Do you have a sister? THAT is the relationship most males and females within the ranks foster. Imagine a female gaming friend that is off limits, but even if there is an attraction, it’s understood that nothing outside of a plutonic relationship is acceptable. You can even write a motherly figure into an otherwise all male element. No doubt she can pull her weight, but she might also bring a nurturing dynamic. Do you work in an office with ladies? These, nonthreatening, nonsexual, fully coherent and competent female beings exist IN THE MILITARY.

Want to know something scary? Once a woman gets out of the military and takes on other jobs in society, maybe has a few kids… They become the single most capable and defensive human being to walk this planet. Imagine Wynona Ryder’s character on "Stranger Things," ripping a hole in her wall with her bare hands to reach her son… Now imagine if she had been combat trained. Here is a short story from my experiences at war.
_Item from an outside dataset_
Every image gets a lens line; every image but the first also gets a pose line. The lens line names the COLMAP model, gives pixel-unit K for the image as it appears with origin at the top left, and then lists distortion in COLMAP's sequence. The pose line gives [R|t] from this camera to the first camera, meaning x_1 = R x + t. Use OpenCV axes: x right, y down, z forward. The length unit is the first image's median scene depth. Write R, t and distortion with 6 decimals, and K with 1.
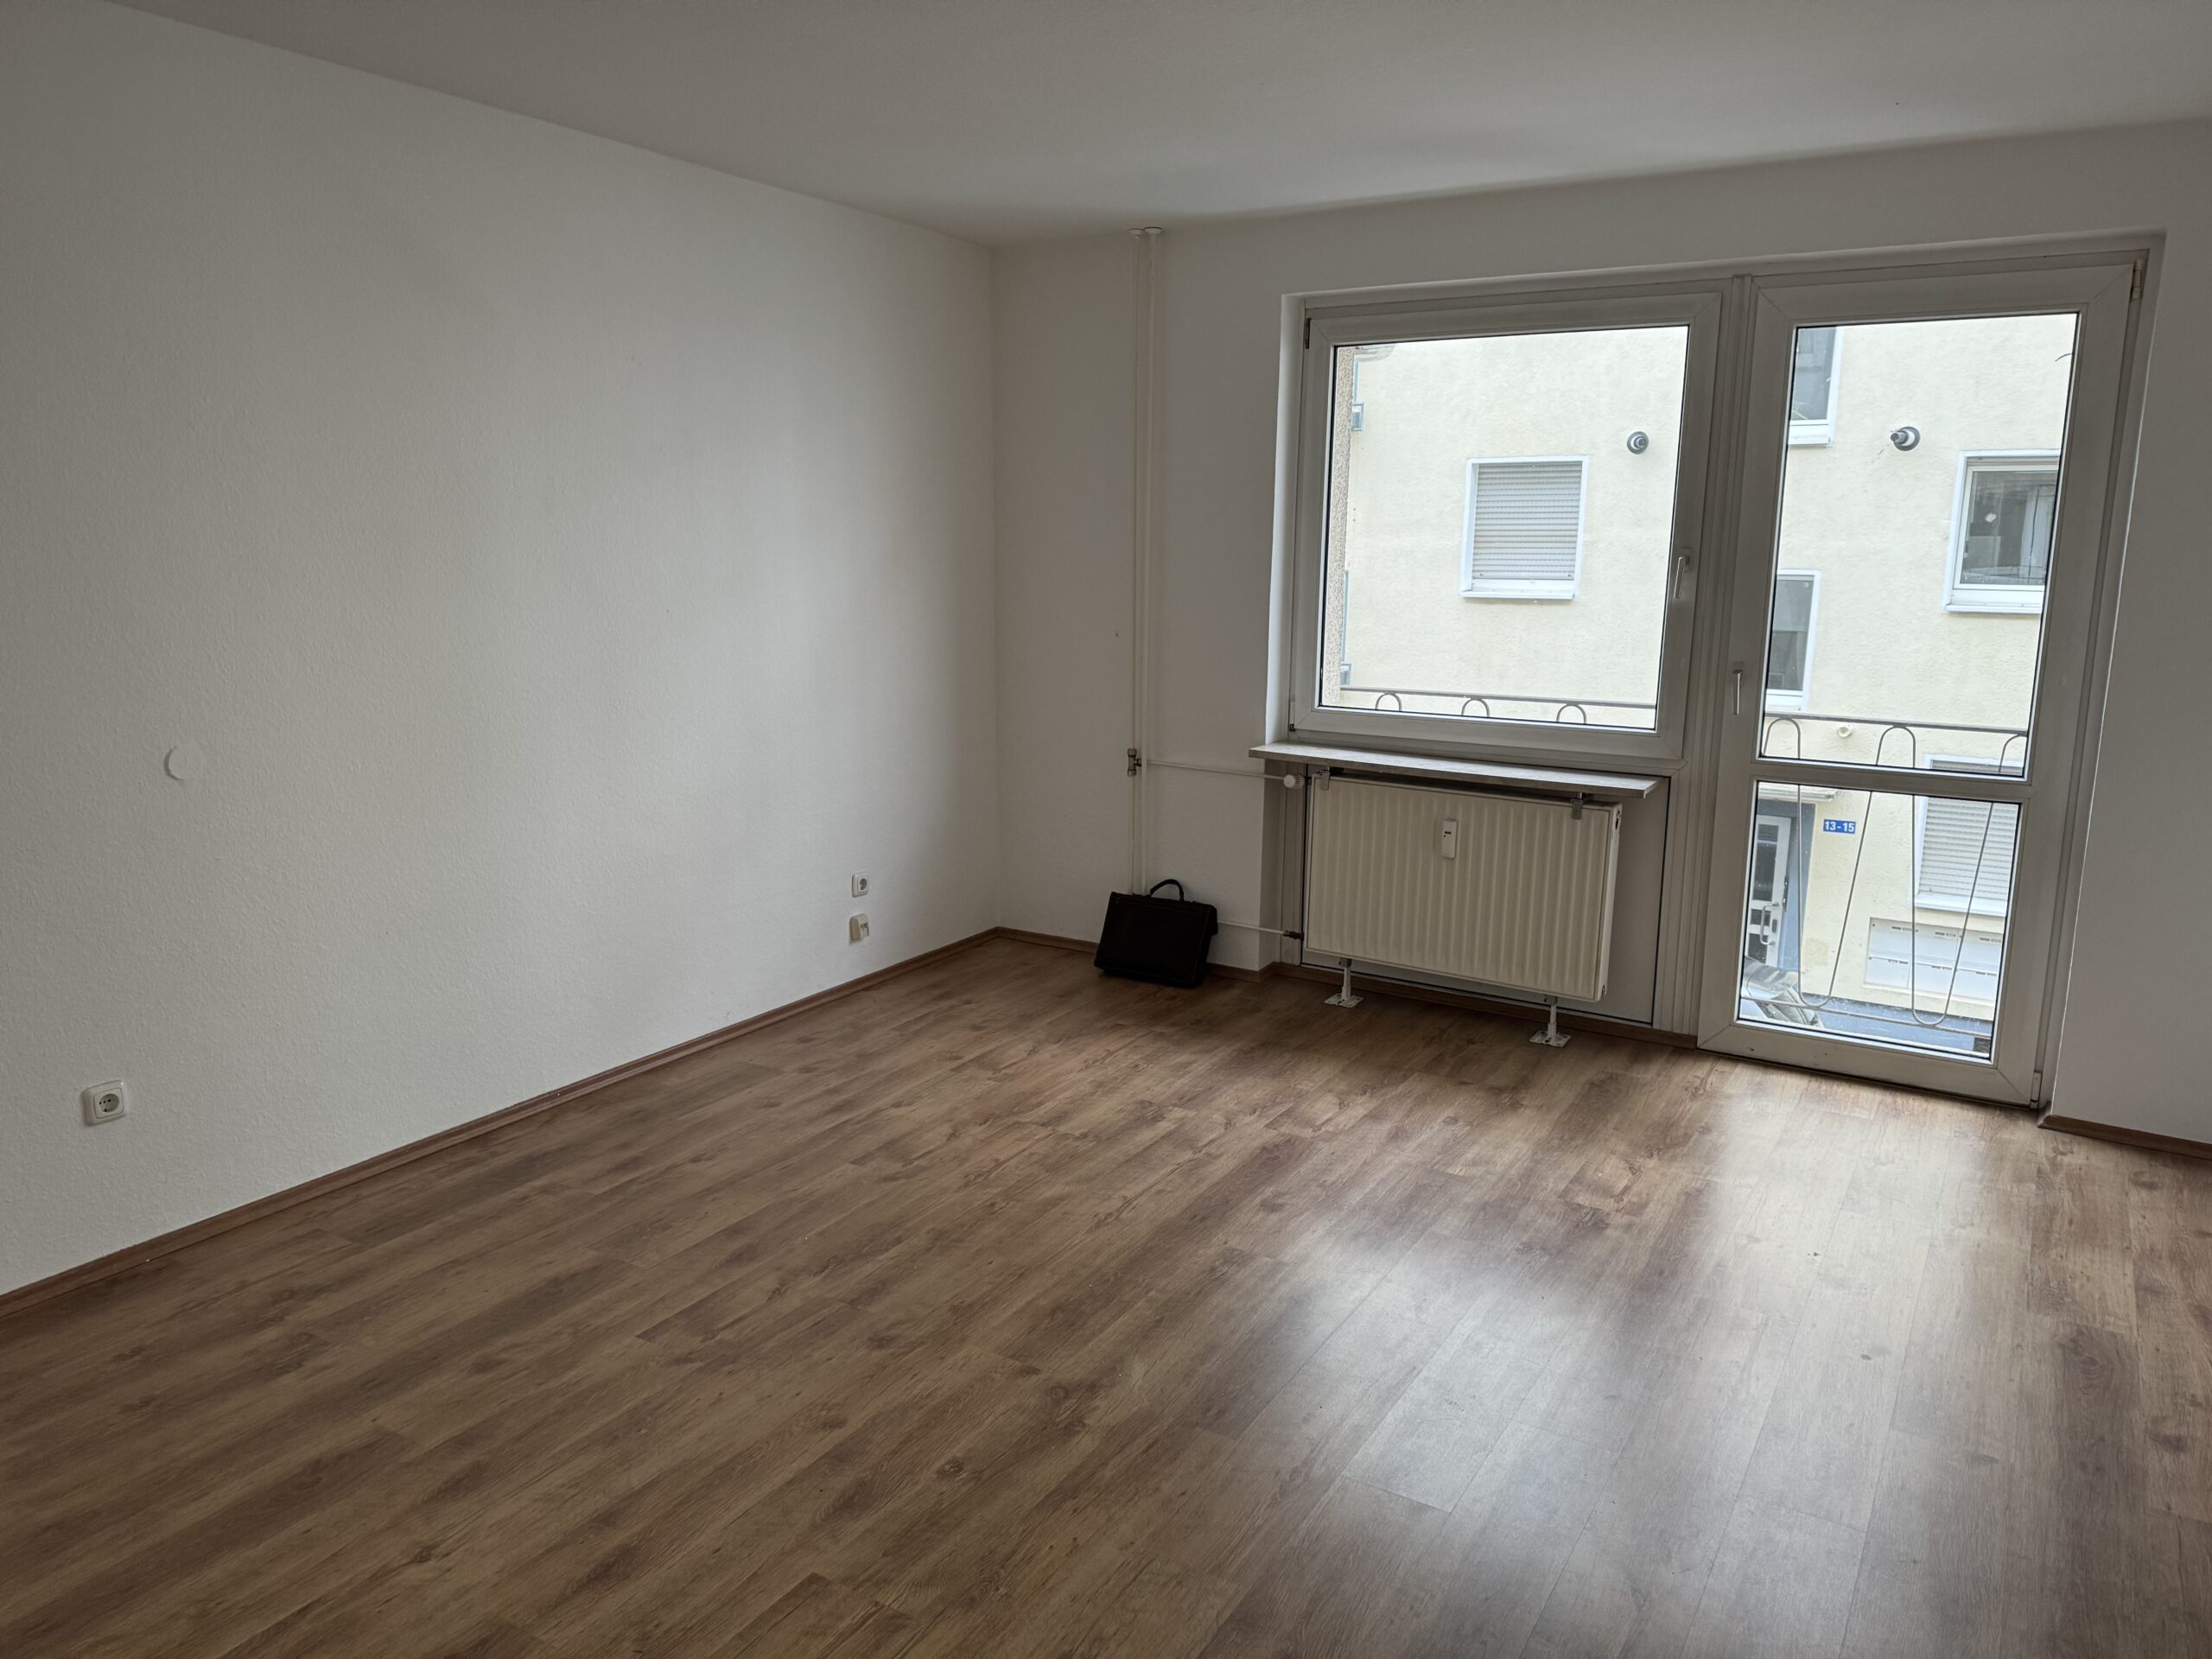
lens RADIAL K [[1554.3, 0, 1107.0], [0, 1554.3, 827.0], [0, 0, 1]] dist [-0.005127, -0.008386]
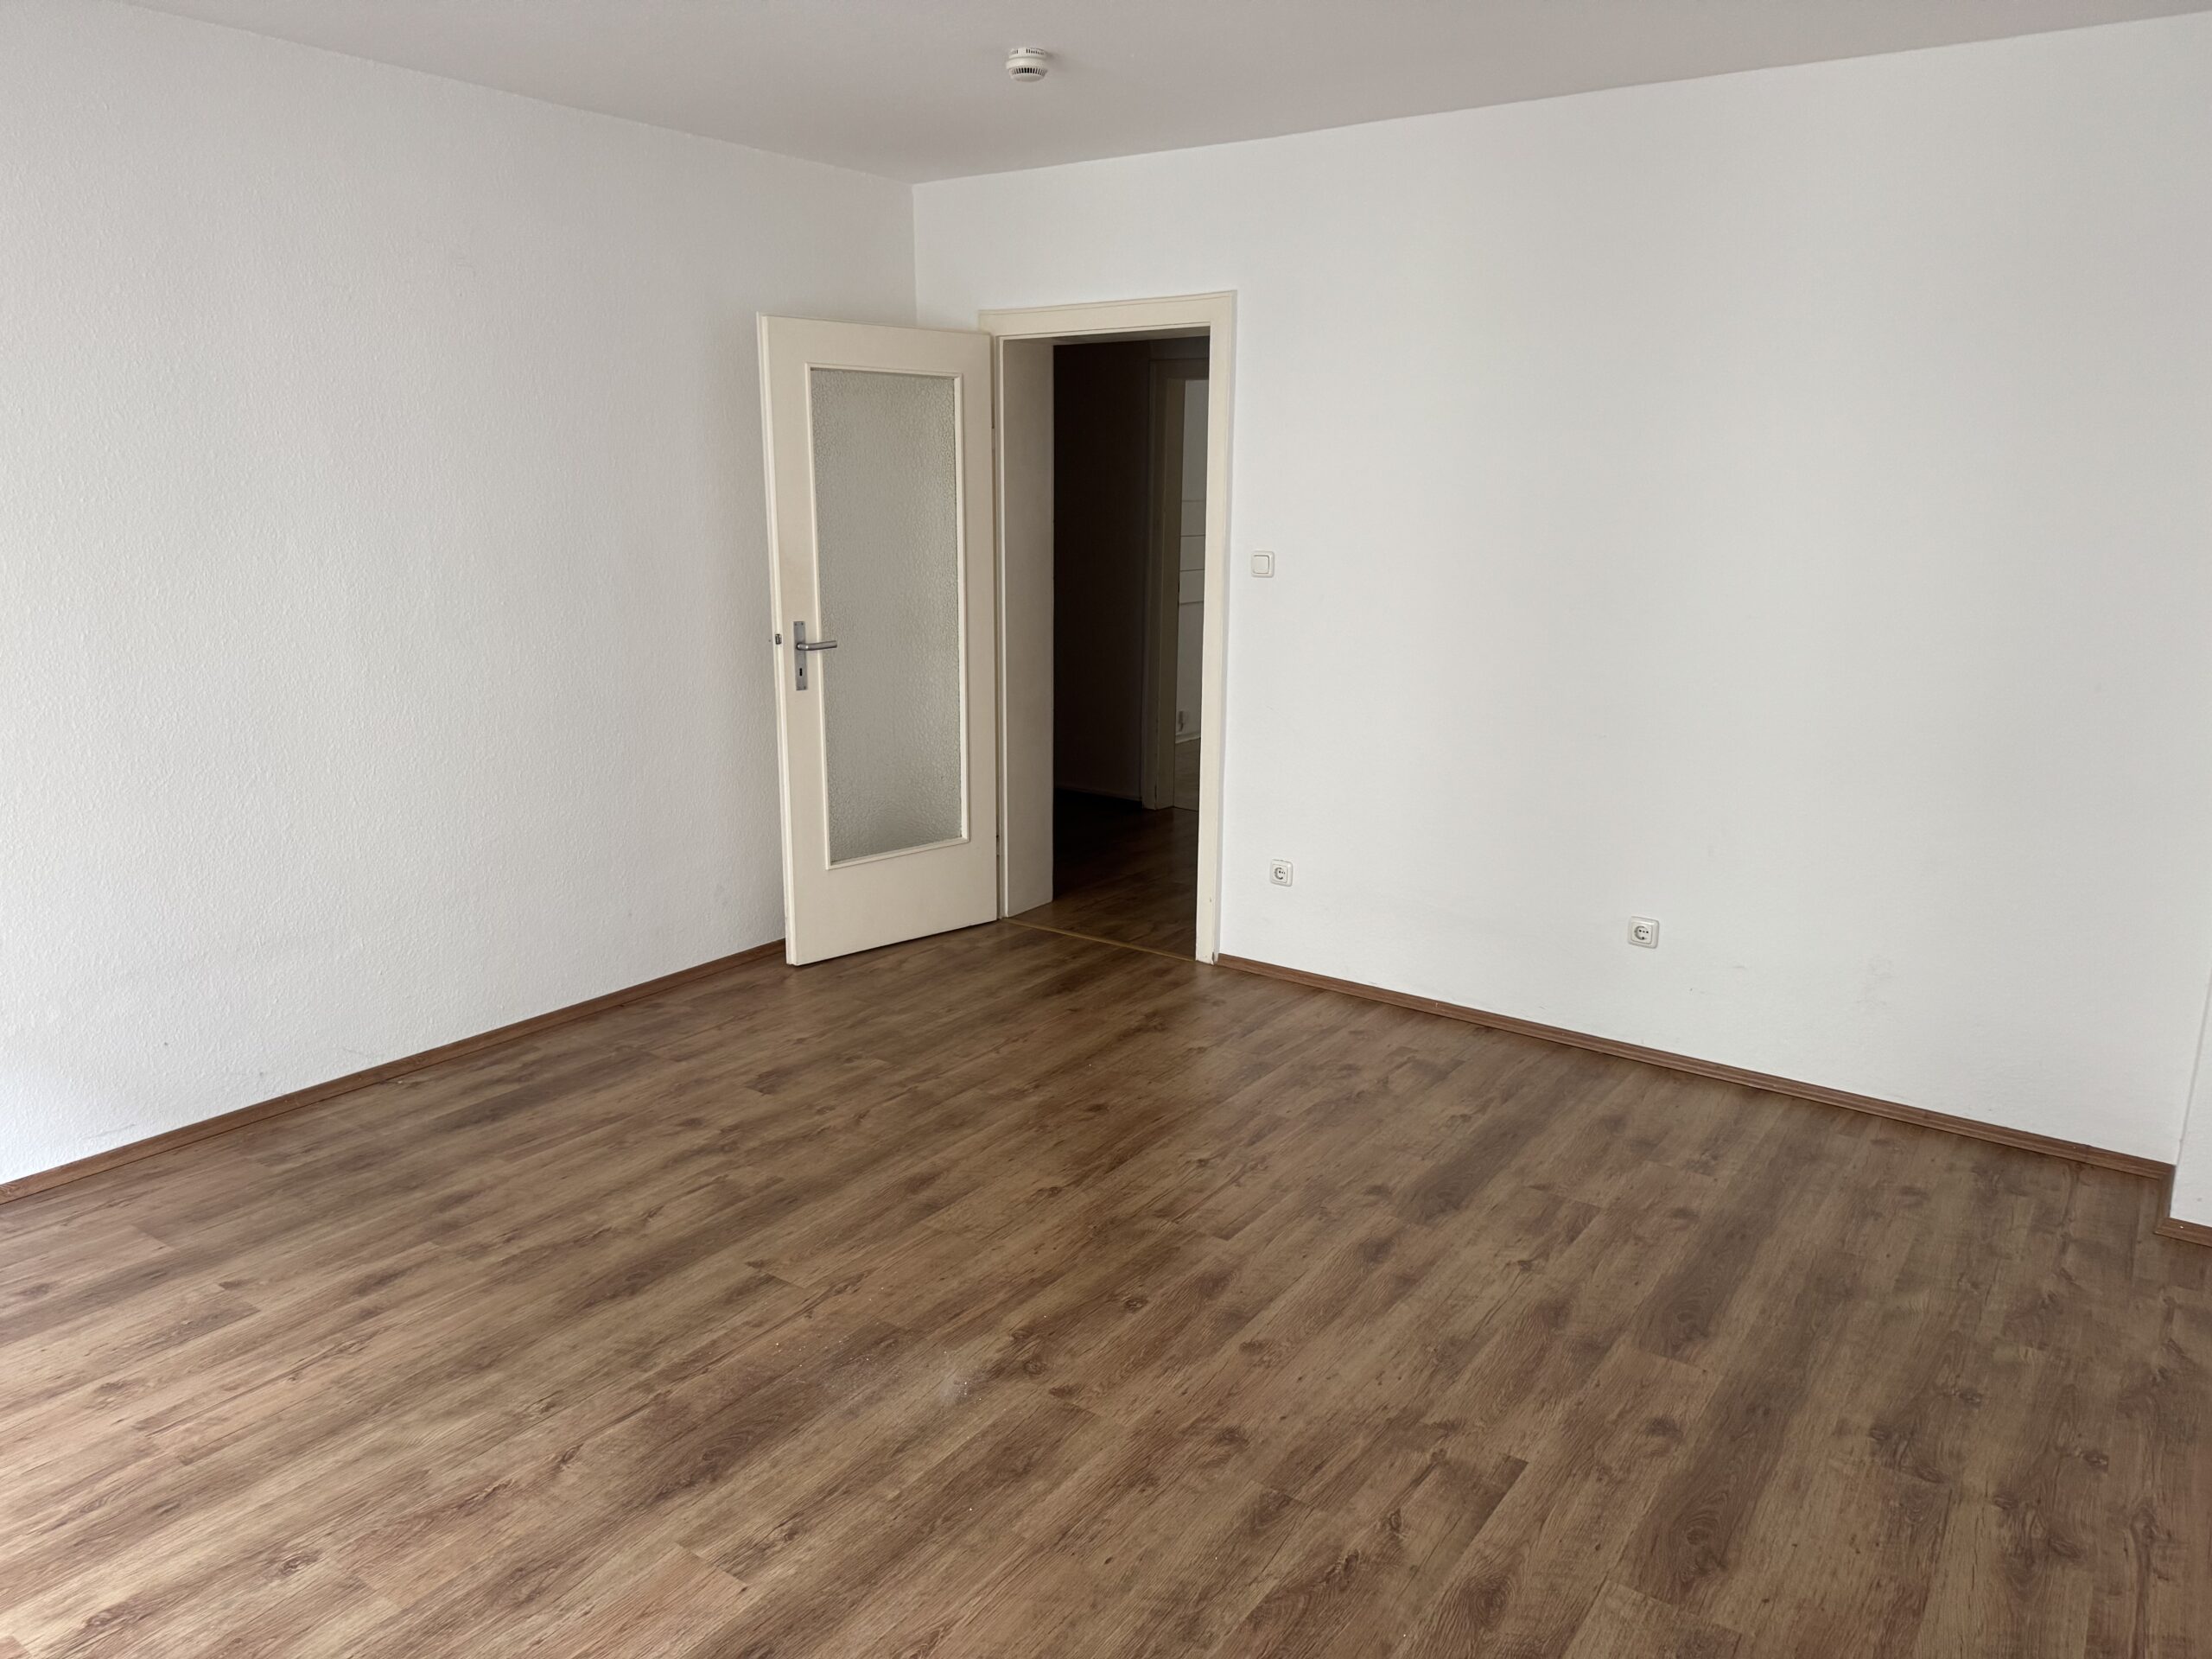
lens RADIAL K [[1554.3, 0, 1103.9], [0, 1554.3, 830.3], [0, 0, 1]] dist [-0.005127, -0.008386]
pose [[-0.998058, -0.032071, 0.053399, -0.116613], [-0.008165, 0.917234, 0.398266, -0.336799], [-0.061752, 0.397056, -0.915714, 1.757692]]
I used to carry a hatchet, unsheathed, swinging by my side when I had to walk to the bathroom at night. There had been an increase in women being attacked on the way to go pee in a trailer that was anywhere from next door to a quarter mile away. Again, I carried a hatchet to the bathroom to protect myself from getting raped by a fellow service member. Someone I should have been able to trust with my life. This is just an example of how a woman functions in this atmosphere. No one ever attacked me on my way to the bathroom.

From the time I joined the Army at 19 until I got out at 29, I trained on ways to defend from people trying to kill me or rape me. I did not fear for my life when I carried that hatchet. I feared for the person that I might have to use it on. In a fight for my life, I might lose, but that MFer would not make it out in the same shape he went in. All 5’2” of fierce desperation still knows how to take a grown man down.

I hope I was able to shine enough light on this mythical creature to make writers more comfortable in incorporating females into their fictional defense of this country.

And before someone barks at me, yes, some writers are aware of such matters and DO incorporate strong females into military Sci-Fi. David Gerrold did it in the 80s with Elizabeth “Lizard” Tirelli, a chopper pilot. David Weber also with Honor Harrington.

I’m just a girl, reading this contemporary military fiction, wishing it didn’t miss the mark. CHEERS!